**Work required**
Wherever pictures occur in the entries below, leave them out and retype the rest exactly.
<<<<
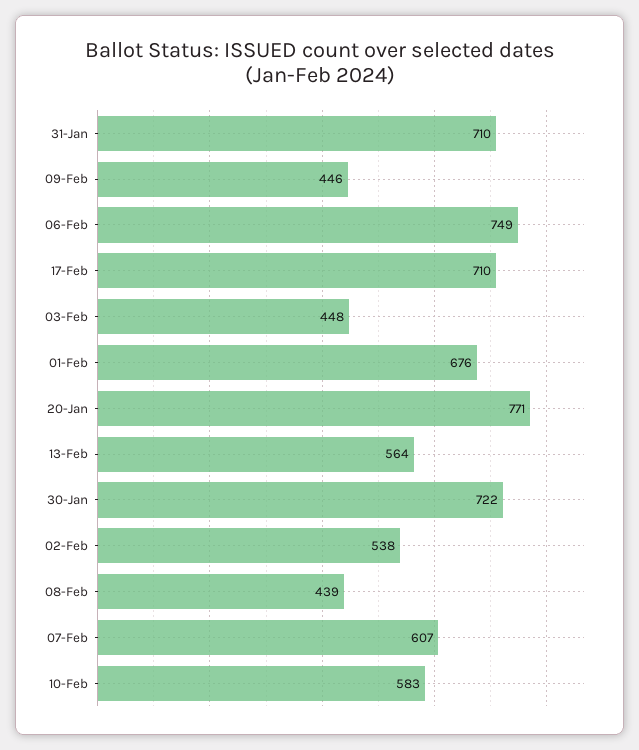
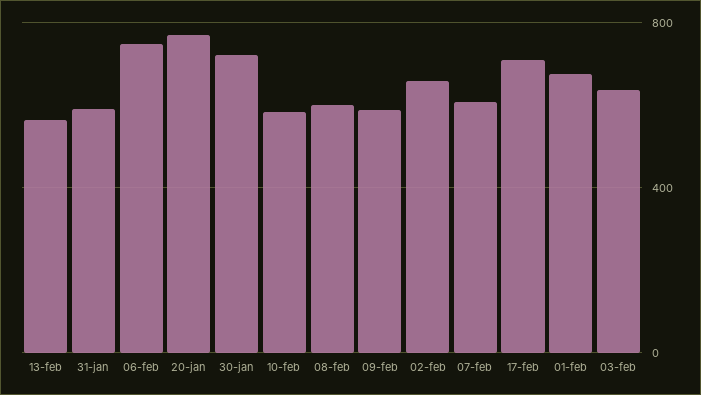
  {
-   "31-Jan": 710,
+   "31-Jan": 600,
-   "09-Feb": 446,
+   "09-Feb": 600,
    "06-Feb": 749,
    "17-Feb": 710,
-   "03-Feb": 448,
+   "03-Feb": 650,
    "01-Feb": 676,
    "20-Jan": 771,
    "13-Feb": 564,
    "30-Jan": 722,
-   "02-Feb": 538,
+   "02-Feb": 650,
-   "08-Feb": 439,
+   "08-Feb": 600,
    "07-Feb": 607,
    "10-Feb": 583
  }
>>>>
**Task output**
  {
-   "31-Jan": 710,
+   "31-Jan": 600,
-   "09-Feb": 446,
+   "09-Feb": 600,
    "06-Feb": 749,
    "17-Feb": 710,
-   "03-Feb": 448,
+   "03-Feb": 650,
    "01-Feb": 676,
    "20-Jan": 771,
    "13-Feb": 564,
    "30-Jan": 722,
-   "02-Feb": 538,
+   "02-Feb": 650,
-   "08-Feb": 439,
+   "08-Feb": 600,
    "07-Feb": 607,
    "10-Feb": 583
  }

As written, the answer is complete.